Встреча с родителями тяготила меня: тот больной человек, мой отец, все еще хотел видеть меня другим. И хоть он так и не справился с последствиями операции, он старался работать, будто ничего не произошло, но в то же время он мечтал о резких переменах.
— Начну новую жизнь, буду брать все лучшее от нее, путешествовать, посмотрю мир, — твердил он матери, будто хотел сам себя убедить. Ему больше нравилось говорить в будущем времени, в терминологии надежды, чем взвешивать вероятность воплощения такого проекта в жизнь. Мать была уверена, что это все лишь истеричная болтовня, но делала вид, что одобряет эти его планы.
— Надо вернуться в Россию, проведать брата, найти могилу родителей, — расписывал он свое будущее и домашним и гостям — все это в разгар холодной войны, когда границы были намертво закупорены.

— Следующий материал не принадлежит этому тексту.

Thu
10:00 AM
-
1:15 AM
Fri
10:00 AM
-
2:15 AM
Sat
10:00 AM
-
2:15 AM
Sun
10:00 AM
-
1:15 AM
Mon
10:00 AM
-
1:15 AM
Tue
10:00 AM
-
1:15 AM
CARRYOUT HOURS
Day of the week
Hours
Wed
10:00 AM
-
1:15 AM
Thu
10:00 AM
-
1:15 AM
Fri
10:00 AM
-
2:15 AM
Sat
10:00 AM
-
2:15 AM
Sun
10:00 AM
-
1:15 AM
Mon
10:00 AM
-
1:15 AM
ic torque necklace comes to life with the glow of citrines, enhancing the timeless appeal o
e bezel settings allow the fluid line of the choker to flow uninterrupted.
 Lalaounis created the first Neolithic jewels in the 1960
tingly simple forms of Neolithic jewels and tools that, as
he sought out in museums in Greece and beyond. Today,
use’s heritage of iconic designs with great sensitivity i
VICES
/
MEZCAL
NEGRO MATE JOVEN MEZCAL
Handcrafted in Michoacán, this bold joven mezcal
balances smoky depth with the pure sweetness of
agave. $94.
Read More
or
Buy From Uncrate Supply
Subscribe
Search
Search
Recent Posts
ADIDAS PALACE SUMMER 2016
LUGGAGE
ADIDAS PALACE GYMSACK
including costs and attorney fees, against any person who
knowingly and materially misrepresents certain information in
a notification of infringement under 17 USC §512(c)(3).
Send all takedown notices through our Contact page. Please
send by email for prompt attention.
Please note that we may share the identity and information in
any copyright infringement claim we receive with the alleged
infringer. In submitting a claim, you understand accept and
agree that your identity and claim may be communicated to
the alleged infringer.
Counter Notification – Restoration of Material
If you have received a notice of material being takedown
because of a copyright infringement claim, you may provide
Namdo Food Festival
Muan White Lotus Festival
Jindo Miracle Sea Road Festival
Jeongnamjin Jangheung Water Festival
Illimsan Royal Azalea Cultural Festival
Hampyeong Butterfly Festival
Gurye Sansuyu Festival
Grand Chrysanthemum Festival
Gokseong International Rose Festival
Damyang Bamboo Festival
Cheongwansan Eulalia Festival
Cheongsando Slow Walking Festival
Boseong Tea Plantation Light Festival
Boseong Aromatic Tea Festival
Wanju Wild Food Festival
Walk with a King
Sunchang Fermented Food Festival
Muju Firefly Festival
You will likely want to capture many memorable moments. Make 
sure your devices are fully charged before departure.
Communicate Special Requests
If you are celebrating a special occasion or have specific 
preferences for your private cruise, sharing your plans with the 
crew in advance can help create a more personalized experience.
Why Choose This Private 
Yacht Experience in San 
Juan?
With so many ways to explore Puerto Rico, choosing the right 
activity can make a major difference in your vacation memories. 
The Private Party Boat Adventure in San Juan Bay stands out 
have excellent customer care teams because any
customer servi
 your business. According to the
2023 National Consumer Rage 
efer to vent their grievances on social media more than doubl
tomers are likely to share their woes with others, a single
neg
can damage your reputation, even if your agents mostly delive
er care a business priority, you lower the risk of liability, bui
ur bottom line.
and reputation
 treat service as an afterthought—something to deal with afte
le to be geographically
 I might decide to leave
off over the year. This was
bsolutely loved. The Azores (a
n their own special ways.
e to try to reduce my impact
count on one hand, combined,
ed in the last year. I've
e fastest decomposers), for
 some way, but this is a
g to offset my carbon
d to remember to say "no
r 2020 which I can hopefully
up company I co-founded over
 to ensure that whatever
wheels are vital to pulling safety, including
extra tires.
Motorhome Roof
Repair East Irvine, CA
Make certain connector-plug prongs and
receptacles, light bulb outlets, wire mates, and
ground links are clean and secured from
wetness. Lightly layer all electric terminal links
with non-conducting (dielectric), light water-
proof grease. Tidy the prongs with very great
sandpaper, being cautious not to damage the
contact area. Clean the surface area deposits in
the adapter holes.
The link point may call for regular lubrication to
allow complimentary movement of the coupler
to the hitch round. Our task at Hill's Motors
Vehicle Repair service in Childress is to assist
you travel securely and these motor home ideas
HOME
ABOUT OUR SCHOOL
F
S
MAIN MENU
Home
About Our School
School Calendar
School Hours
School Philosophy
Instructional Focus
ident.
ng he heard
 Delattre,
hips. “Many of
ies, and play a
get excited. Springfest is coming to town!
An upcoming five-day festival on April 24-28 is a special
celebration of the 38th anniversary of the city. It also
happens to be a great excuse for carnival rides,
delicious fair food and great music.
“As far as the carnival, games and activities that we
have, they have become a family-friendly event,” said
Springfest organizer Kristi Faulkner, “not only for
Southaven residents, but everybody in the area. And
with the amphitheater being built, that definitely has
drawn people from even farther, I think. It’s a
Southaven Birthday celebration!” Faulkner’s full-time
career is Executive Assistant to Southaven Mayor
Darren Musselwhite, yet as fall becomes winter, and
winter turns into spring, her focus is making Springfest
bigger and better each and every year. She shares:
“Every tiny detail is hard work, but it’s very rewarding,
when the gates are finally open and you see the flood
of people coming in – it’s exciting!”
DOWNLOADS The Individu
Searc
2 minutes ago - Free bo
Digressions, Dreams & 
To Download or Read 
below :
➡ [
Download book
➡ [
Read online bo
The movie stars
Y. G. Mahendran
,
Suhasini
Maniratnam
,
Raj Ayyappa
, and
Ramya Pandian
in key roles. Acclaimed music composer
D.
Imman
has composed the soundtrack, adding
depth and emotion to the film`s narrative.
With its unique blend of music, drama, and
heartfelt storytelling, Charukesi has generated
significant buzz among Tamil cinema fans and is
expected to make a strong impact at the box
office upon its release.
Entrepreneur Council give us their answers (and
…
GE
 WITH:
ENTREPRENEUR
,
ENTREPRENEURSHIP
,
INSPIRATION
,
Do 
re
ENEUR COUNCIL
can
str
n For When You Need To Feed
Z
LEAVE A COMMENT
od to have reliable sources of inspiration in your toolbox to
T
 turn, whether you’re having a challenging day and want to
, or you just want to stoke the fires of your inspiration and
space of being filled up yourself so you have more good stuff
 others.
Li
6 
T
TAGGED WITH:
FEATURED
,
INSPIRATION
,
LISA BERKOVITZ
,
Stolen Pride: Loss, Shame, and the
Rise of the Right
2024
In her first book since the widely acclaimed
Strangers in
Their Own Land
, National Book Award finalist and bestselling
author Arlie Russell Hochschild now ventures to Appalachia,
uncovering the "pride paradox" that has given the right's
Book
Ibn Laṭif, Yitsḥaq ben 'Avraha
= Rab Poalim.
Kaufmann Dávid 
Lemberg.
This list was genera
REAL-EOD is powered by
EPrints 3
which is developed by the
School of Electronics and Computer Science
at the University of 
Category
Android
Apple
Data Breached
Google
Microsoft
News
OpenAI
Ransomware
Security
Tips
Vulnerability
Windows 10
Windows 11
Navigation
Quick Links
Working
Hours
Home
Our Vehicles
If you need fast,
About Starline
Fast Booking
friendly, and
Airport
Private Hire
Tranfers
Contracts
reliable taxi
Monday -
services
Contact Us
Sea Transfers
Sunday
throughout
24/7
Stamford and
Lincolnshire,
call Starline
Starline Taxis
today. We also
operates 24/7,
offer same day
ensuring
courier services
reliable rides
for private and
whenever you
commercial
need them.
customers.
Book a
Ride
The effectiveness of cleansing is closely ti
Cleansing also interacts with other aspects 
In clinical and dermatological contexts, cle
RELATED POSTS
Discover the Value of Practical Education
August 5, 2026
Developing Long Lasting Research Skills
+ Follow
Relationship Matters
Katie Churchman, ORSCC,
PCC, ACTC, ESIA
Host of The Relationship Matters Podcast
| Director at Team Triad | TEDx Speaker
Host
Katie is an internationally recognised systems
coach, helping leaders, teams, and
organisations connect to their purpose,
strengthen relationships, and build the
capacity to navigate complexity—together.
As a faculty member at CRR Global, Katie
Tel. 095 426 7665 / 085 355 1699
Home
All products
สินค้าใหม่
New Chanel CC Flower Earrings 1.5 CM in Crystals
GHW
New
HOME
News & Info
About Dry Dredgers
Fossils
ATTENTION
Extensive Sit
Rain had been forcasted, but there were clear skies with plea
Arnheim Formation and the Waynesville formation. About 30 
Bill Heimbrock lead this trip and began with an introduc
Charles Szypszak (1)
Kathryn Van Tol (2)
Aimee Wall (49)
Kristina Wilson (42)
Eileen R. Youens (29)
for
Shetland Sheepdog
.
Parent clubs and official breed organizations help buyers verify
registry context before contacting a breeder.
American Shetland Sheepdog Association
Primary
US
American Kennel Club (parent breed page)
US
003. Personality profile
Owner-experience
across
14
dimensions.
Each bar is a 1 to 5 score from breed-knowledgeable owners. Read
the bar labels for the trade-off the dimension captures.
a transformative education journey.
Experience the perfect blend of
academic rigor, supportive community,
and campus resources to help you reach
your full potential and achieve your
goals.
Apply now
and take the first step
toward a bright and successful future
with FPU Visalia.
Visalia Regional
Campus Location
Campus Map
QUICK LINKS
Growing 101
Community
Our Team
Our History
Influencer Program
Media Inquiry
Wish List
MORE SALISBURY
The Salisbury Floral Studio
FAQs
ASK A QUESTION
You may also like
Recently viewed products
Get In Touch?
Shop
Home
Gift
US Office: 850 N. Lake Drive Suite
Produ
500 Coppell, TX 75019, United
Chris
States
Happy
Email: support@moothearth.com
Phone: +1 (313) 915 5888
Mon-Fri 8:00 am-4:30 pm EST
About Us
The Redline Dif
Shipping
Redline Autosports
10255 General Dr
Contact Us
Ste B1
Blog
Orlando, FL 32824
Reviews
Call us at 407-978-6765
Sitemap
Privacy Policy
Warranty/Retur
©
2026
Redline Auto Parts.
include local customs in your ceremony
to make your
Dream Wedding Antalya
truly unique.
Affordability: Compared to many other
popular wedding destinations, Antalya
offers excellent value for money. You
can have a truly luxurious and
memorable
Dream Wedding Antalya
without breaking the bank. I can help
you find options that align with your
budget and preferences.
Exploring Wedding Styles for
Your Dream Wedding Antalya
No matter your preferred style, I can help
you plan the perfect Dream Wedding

Через несколько недель после операции отец, обустроившись в подвале дома на углу проспекта Корьентес[20] и улицы Урибуру (это помещение он использовал как убежище во время дождей и гроз), возобновил работу — разрабатывал новые модели дождевиков на ближайший сезон для клиентуры, не озабоченной эстетической стороной вопроса. Его партнер (и брат) отверг эти проекты, сказав только, что они не стоят даже потраченного на них времени. После долгих препирательств они пришли к компромиссу и изобрели что-то среднее, совместив два проекта, и таким образом получили вполне ожидаемый результат: плохо скроенные модели для покупателей из далеких провинций или даже приезжих из соседних стран. Отец считал, что брат нарочно препятствует его карьере модельера, и оттого все силы пускал на вымещение ярости, которая мучила его неустанно и обострялась, когда он вечером приходил с работы. Дома он только об этом и говорил: о своем дизайнерском чутье и о том, что брат напрасно обвиняет его в чудачестве.
— Пора завязывать с этой руганью, — твердил он почти двадцать лет, но так и не сделал этого. Его брат, несомненно, тоже облегчал душу подобным образом.
Уже спустя несколько месяцев после выхода из операционной он перестал упоминать о своей болезни и тем более о своих планах путешествовать. В их с братом спорах об эстетических, производственных и коммерческих сторонах дела преобладали конфликты. Все осталось, как прежде.
Возвратившись в Буэнос-Айрес, я понял, что изменился не только я, но и сам город. Я не мог заново приспособиться к месту, увязшему в депрессии, — я задыхался там после бешено-энергичного Израиля. Прожект перонистов захлебнулся на полдороге, ресурсы были истощены, включая и золотой запас, накопленный во время войны. Популистская демагогия, при помощи которой чиновники пытались маскировать коррупцию, халатность и расточительство, уже не могла скрыть всей глубины падения этого порочного режима.
Зимой 1951 года экономика до того зажиточной Аргентины вошла в пике, из которого так и не выбралась до сих пор. На фоне социально-экономического кризиса 1952 года режим Перона также терпел неудачи: не сумев воспользоваться прекрасными возможностями, которые в свое время ему предоставило общество, он обрек страну на череду падений и разочарований, которые к концу XX века обернулись катастрофой.
Я возвращался из Израиля как раз в начале спада и, несмотря на свою закалку, чувствовал себя потерянным и не мог свободно дышать в этой давящей атмосфере безнадежности.